Spring Valley council hears youth center proposal

Organizers request use of Spring Valley City Hall temporarily to get project off the ground

Five candidates are vying for the opportunity to work at Spring Valley City Hall (seen here) as its next mayor.

Monday’s Spring Valley City Council meeting began with an emotional plea for help, as organizers look to get a proposed youth center off the ground.

Laura Dubberstine addressed the council, recalling a desire to affect greater impact on local youth after the death of Spring Valley teenager Diamond Bradley, who was murdered by an acquaintance in 2018. Dubberstine indicated the proposed youth center follows the model of the Second Story Teen Center in Princeton, which has recorded a decrease in the local youth crime rate in its 12-year history.

Also on hand to speak on behalf of the project was Danielle Wildhart, a youth minister with 15 years experience, who shared a vision for a structured, scheduled curriculum with emphasis on healthy social interaction as well as civic involvement.

The proposal requests the use of the Spring Valley City Hall basement as a temporary space for the youth center, which aims to start by opening from 4 to 7 p.m.

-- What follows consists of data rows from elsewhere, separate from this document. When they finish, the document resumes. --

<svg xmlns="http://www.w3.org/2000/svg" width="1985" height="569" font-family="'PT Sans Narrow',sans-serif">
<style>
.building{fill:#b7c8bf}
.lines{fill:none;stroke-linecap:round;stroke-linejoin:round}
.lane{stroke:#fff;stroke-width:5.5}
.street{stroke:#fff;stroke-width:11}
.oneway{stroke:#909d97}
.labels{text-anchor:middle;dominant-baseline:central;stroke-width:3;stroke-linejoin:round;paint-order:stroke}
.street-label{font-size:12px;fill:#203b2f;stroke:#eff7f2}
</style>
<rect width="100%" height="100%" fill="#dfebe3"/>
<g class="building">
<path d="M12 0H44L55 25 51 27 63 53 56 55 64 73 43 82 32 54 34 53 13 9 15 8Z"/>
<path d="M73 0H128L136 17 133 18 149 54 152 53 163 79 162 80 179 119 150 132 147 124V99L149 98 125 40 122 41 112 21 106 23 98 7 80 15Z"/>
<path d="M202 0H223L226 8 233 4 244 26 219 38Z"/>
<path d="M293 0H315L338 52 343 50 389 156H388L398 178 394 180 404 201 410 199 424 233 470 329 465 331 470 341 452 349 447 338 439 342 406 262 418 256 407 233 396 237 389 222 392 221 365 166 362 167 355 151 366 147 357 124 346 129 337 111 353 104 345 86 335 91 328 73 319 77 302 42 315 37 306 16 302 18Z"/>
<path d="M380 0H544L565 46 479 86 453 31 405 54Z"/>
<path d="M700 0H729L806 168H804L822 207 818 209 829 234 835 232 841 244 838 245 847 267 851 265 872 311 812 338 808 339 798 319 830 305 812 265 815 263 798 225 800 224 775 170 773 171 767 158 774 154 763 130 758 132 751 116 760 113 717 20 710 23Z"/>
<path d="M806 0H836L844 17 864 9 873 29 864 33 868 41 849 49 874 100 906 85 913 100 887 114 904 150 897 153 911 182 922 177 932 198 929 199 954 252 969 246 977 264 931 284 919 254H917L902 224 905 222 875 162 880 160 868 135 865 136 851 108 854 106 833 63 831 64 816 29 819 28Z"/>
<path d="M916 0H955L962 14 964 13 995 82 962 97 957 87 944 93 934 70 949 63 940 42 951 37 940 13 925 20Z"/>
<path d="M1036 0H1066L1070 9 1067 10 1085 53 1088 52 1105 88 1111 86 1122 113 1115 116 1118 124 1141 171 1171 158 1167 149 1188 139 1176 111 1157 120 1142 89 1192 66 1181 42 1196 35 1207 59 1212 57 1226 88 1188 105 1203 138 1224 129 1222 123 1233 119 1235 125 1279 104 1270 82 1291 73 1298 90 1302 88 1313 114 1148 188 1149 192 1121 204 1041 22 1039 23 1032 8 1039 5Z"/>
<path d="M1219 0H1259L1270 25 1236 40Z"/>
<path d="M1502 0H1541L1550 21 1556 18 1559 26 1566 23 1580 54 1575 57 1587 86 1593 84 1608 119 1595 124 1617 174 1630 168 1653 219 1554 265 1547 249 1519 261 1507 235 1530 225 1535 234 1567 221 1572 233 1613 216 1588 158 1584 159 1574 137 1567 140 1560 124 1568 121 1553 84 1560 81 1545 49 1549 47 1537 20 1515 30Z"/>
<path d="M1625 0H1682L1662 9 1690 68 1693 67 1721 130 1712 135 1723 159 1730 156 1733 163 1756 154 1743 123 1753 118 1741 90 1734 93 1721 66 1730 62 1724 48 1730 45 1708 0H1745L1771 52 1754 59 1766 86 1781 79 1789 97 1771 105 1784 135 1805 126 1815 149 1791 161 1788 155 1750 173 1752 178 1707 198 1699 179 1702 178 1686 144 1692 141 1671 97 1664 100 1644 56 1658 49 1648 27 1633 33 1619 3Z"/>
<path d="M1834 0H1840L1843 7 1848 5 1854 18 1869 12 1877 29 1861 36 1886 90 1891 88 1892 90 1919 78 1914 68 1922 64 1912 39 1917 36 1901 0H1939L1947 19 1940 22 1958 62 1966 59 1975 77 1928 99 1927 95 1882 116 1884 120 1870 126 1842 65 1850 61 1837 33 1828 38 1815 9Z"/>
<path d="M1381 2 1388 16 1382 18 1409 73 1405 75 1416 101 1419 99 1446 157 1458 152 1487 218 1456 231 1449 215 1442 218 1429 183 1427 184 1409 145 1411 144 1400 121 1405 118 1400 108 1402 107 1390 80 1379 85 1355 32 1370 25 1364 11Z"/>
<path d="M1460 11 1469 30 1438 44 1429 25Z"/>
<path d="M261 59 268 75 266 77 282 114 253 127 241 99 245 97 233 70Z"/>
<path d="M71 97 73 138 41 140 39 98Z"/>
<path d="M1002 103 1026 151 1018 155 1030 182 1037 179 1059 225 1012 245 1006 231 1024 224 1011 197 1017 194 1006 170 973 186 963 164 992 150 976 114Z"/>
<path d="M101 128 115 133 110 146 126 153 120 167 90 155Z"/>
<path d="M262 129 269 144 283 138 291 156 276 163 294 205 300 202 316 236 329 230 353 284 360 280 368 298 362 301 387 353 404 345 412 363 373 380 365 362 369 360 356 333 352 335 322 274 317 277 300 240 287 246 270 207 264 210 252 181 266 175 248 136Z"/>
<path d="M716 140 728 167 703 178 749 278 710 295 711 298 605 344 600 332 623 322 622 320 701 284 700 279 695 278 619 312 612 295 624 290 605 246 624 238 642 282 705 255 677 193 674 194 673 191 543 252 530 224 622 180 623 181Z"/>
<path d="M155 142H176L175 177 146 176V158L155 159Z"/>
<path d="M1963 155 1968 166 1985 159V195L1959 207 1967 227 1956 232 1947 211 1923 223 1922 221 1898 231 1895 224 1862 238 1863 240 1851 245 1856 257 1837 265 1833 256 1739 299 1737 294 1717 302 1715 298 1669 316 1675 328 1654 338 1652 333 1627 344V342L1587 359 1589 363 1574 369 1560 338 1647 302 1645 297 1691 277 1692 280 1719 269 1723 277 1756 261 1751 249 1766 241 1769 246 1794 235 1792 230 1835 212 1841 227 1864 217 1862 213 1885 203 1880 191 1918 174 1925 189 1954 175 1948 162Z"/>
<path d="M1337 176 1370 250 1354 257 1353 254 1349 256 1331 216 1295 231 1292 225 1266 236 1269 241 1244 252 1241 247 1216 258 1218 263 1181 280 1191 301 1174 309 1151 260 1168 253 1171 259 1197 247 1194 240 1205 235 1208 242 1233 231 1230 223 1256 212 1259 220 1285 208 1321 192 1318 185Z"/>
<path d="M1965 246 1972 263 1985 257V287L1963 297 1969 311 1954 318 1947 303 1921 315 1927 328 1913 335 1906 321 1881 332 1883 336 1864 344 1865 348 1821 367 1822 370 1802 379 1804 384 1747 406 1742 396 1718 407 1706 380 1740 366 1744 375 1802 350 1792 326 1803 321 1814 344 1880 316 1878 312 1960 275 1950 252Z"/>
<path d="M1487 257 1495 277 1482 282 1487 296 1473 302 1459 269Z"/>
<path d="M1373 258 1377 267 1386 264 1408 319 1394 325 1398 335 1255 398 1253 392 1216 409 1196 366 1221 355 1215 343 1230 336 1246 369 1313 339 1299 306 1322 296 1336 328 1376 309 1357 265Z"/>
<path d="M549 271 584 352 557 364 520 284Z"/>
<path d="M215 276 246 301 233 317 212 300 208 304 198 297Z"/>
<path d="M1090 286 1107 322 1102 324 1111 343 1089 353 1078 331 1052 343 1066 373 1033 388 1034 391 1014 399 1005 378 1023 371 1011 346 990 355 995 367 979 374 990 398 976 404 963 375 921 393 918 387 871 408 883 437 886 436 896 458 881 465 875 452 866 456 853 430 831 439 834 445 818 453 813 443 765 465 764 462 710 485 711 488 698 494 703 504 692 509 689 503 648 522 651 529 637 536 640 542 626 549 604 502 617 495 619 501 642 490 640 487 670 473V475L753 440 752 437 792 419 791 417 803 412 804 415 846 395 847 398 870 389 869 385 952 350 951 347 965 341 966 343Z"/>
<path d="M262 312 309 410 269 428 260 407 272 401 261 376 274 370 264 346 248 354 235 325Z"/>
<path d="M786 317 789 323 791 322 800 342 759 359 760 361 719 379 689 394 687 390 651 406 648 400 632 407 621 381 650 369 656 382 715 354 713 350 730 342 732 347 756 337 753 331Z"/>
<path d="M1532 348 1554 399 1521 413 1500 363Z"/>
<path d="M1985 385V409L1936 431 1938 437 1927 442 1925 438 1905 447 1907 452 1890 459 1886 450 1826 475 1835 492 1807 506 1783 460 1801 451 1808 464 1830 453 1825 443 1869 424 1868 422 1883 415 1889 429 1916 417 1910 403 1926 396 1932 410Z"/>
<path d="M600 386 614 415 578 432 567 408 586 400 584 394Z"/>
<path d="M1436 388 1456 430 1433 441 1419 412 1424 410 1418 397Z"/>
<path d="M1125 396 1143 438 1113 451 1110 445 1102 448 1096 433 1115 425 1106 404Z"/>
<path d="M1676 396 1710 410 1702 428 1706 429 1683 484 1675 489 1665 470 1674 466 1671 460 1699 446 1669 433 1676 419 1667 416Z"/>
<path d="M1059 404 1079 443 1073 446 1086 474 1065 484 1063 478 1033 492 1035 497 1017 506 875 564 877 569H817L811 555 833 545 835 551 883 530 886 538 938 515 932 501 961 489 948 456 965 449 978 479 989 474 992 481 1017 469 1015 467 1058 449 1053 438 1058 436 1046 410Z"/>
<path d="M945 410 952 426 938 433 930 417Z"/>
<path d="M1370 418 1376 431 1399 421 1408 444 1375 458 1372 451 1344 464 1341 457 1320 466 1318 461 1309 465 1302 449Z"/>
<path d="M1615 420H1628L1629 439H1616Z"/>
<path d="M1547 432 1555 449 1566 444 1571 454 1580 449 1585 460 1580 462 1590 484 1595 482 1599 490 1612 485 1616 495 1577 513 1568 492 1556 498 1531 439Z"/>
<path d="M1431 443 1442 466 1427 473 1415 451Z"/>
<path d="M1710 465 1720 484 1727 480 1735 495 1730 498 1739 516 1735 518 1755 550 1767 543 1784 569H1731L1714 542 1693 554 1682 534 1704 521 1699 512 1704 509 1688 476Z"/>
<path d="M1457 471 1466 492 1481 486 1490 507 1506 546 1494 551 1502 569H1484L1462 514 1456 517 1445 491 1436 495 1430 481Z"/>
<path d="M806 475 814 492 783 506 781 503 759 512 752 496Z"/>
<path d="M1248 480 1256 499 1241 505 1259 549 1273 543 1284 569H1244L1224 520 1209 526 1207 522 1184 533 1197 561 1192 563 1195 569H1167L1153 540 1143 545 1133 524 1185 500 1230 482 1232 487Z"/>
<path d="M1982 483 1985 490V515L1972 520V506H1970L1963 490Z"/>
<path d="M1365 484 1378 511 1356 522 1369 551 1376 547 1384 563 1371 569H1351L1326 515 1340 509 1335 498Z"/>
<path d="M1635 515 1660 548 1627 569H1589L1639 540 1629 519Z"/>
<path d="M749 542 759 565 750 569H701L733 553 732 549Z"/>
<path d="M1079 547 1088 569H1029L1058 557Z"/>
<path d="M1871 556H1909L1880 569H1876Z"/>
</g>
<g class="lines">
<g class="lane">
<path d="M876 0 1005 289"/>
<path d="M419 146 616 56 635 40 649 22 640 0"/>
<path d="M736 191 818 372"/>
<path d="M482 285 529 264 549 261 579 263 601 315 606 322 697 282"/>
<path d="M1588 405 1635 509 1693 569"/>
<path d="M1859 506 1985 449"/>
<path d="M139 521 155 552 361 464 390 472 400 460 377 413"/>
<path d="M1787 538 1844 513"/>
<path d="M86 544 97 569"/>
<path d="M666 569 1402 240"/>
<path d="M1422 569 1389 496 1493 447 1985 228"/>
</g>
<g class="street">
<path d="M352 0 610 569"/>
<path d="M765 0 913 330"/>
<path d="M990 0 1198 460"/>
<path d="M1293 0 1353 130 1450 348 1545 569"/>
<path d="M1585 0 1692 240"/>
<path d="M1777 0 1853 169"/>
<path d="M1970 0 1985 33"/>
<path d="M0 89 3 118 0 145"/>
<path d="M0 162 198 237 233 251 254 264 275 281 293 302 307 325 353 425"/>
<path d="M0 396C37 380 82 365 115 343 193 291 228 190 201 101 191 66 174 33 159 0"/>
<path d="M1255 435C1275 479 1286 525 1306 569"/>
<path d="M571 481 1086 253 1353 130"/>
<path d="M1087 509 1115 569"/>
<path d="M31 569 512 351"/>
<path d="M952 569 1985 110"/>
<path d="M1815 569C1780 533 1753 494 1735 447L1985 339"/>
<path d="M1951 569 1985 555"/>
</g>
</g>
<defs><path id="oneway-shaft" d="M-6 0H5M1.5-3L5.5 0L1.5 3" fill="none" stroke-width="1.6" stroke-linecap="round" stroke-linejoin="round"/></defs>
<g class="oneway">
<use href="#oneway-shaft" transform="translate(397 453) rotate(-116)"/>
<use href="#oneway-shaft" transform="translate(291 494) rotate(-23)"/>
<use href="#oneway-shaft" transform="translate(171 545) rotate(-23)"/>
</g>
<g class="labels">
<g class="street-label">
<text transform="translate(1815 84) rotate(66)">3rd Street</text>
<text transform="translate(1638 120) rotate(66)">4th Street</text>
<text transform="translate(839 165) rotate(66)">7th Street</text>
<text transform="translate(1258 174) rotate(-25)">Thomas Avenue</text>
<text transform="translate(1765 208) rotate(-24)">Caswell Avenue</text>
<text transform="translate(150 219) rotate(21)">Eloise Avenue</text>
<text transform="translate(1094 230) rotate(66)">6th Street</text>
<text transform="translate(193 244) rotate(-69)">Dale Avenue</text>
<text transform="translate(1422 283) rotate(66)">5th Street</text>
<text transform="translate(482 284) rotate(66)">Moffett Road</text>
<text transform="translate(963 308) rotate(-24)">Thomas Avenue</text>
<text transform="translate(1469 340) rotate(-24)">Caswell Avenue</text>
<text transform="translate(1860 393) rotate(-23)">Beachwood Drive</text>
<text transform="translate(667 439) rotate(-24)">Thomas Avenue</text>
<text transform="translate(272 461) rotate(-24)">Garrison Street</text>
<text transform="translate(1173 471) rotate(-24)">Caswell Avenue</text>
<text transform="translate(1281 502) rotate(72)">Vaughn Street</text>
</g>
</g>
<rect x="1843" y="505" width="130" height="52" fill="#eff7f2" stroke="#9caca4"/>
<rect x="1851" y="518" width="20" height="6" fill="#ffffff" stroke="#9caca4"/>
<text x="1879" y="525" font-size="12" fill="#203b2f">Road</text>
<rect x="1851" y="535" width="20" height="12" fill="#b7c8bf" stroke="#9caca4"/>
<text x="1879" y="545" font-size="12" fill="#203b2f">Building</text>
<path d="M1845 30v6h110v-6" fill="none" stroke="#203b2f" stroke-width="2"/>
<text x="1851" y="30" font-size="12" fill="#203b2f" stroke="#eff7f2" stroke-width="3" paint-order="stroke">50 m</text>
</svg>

Sundays on a three-month trial basis while work goes on to secure a permanent site. The council will consider the proposal at a future meeting.

Mayor Melanie Malooley Thompson issued a proclamation declaring Apr. 7 as Junior Achievement Day, while also proclaiming April as Fair Housing Month and May as Motorcycle Awareness Month.

Other business items approved Monday:

  • The addition of part-time day staff at the Spring Valley Fire Department on Saturdays and Sundays
  • Repairs to the blower unit and replacement parts for the ultraviolet disinfection system at the city’s Wastewater Treatment Plant
  • The appointment of an additional full-time police officer, as recommended by the Board of Fire and Police Commissioners

The council’s next regular meeting is set for Monday, March 21.